The Migration Path Most People Miss

Here's something rarely discussed in vendor comparisons. The migration risk between these platforms is not symmetric.

Moving from Fabric to Snowflake or Databricks is hard because you have to rebuild your Power BI semantic layer, your dataflows, and often your reports.

Moving from Snowflake to Databricks is the easiest because both store data in open formats (Snowflake's Iceberg tables, Databricks' Delta Lake) and the SQL dialects are close.

Moving from Databricks to Snowflake is moderate, harder if you have ML pipelines.

Moving anything to Fabric is moderate to hard depending on how you've used it. Microsoft has invested in shortcuts that let Fabric read Delta Lake and Iceberg tables from external storage without copying data, which has made some migrations a lot easier than they used to be.

This asymmetry matters. If you're not sure, picking a platform that's easier to leave is itself a hedge. Snowflake and Databricks both win on this front compared to Fabric.

Decision Framework We Use With Clients

Walk through these in order.
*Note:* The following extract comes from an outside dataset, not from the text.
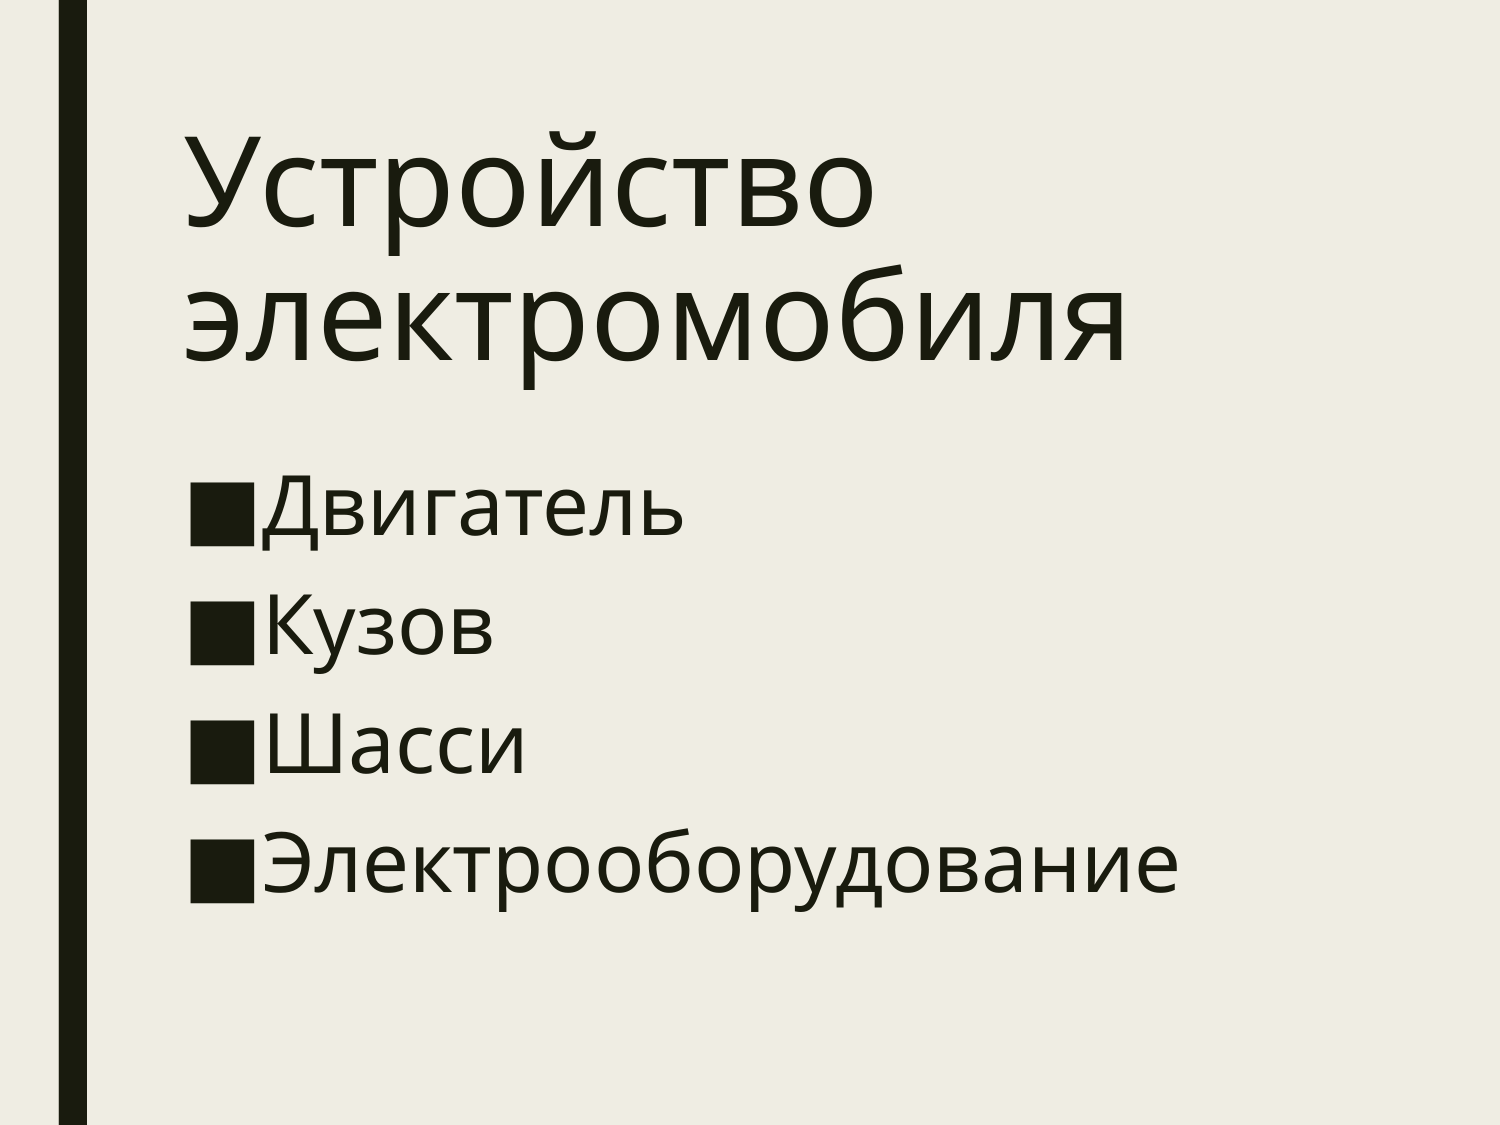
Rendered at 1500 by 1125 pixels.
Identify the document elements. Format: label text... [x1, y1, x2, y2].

list Двигатель Кузов Шасси Электрооборудование [168, 452, 1351, 1059]
title Устройство электромобиля [168, 112, 1351, 357]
The first clear answer usually points you somewhere.

  1. Are 80%+ of your data users in Power BI today? Strong signal for Fabric.
  2. Do you have a hard multi-cloud requirement (compliance, contracts, risk)? Rules out Fabric.
  3. Is data sharing with external parties a key capability you need? Strong signal for Snowflake.
  4. Do you have serious ML or AI workloads with real business value? Strong signal for Databricks.
  5. Is your team primarily T-SQL/Python notebook users versus production PySpark engineers? Notebook users do better on Fabric or Snowflake.
  6. What does your finance team think about consumption pricing versus predictable capacity? If they want predictability, Fabric.
  7. Who is going to operate this 12 months from now? Pick the platform whose skills you can hire or train into your existing team.

If your answers don't converge, you probably have a hybrid platform requirement. That's fine, but understand that operating two platforms costs more than operating one, and you'll need clear rules about what lives where.
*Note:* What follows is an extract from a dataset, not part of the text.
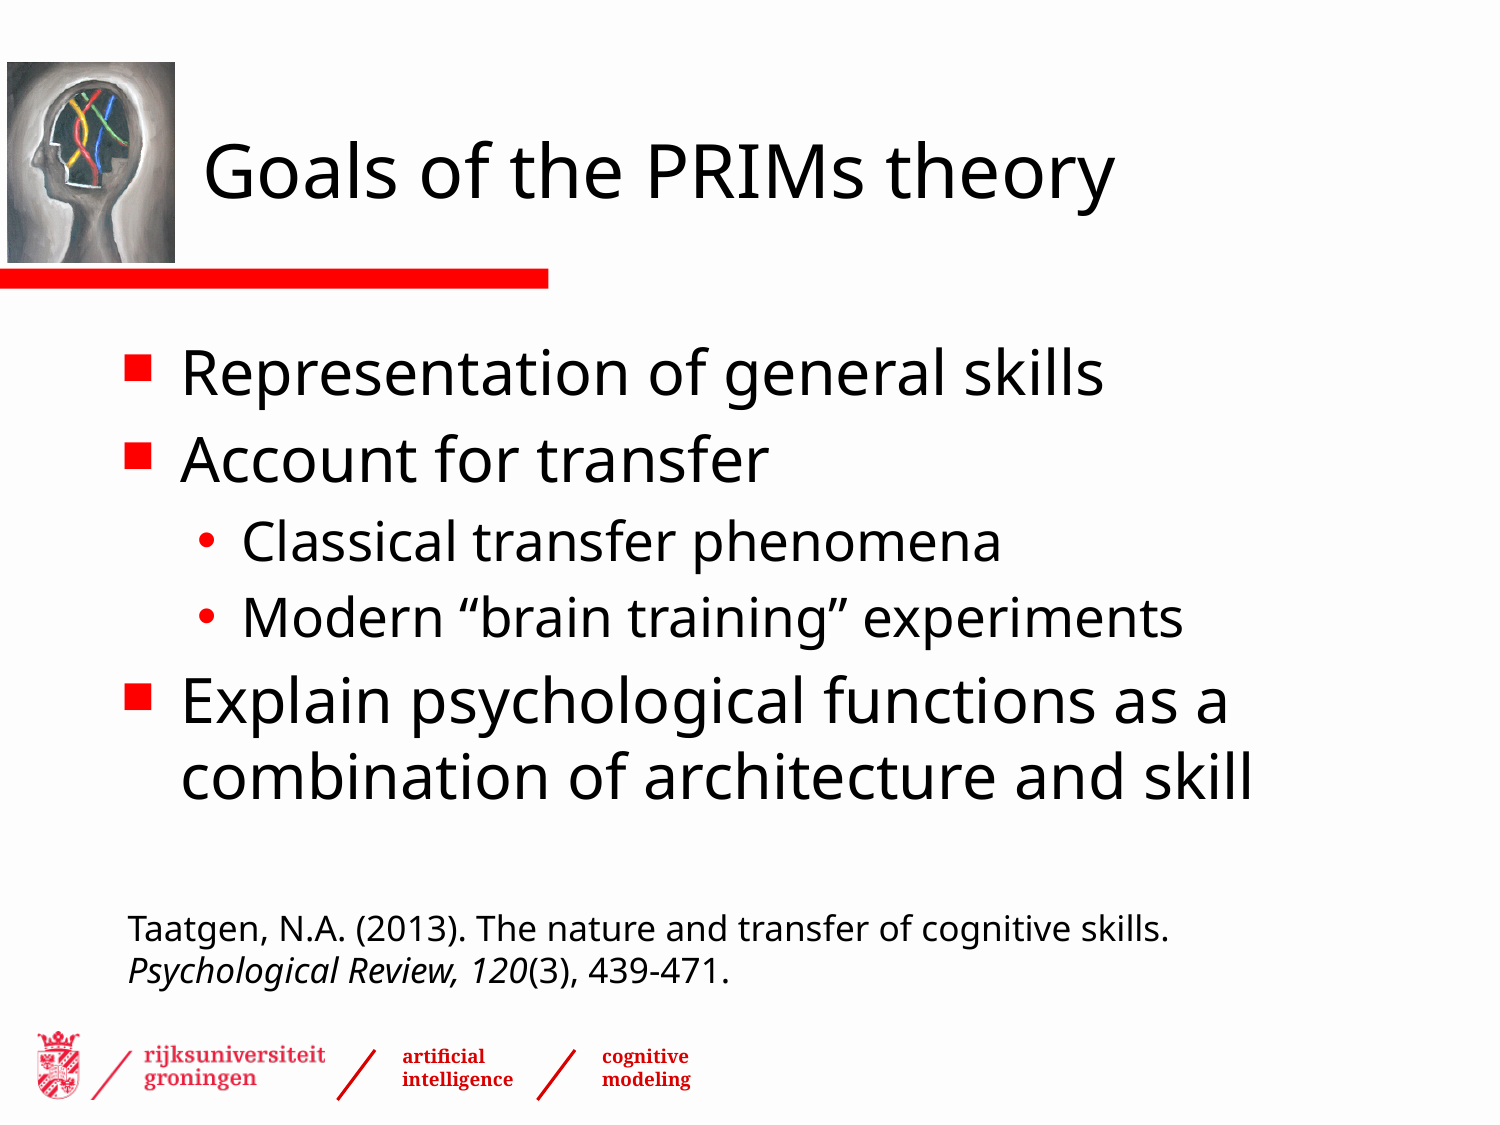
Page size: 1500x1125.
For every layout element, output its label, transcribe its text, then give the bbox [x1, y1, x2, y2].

picture [7, 62, 175, 263]
list Representation of general skills Account for transfer Classical transfer phenomena Modern “brain training” experiments Explain psychological functions as a combination of architecture and skill Taatgen, N.A. (2013). The nature and transfer of cognitive skills. Psychological Review, 120(3), 439-471. [112, 324, 1388, 1001]
title Goals of the PRIMs theory [187, 74, 1463, 263]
Common Objections And Misconceptions

"Fabric isn't mature enough."

It was true in 2023. It's largely not true now. Fabric in 2026 has handled production workloads at scale across many of our clients. There are still rough edges, especially around capacity management and some less-used features, but for mainstream analytics and data engineering it's a credible choice.

"Snowflake is too expensive."

It can be. It also has the cleanest cost optimisation patterns of the three. A well-governed Snowflake environment with auto-suspend, right-sized warehouses, and good query practices is often cheaper than a poorly governed Fabric capacity. The expense problem is usually a governance problem.

"Databricks requires too many specialists."

Yes, this is mostly true. If you can't hire or train PySpark engineers, Databricks will be a struggle. SQL Warehouses make some of this easier but you'll still need real Spark expertise for the data engineering layer.

"We can run all three."

You can, technically. We've seen this work for very large organisations with strong platform teams. For everyone else, running multiple data platforms in parallel multiplies the operational complexity by more than two. Strong opinion, picks fights, but I'd encourage strategic clarity over platform diversification.

What This Looks Like With Real Help

We've done all three platforms across mining, financial services, healthcare, manufacturing, and government. Most of our work is Fabric because most Australian mid-market businesses are already on Microsoft. We're honest with clients when Snowflake or Databricks is the better fit, even though we'd usually prefer to deliver on Fabric.

If you're stuck between options or you've been quoted wildly different numbers for similar work, get in touch. Our Power BI consultants page covers how we approach analytics delivery, and our services page has more on engagement structures.

The honest truth on data platforms in 2026: all three are good. The right one for you depends on your team, your existing stack, and your actual use cases. Pick the one that fits, not the one with the loudest sales rep.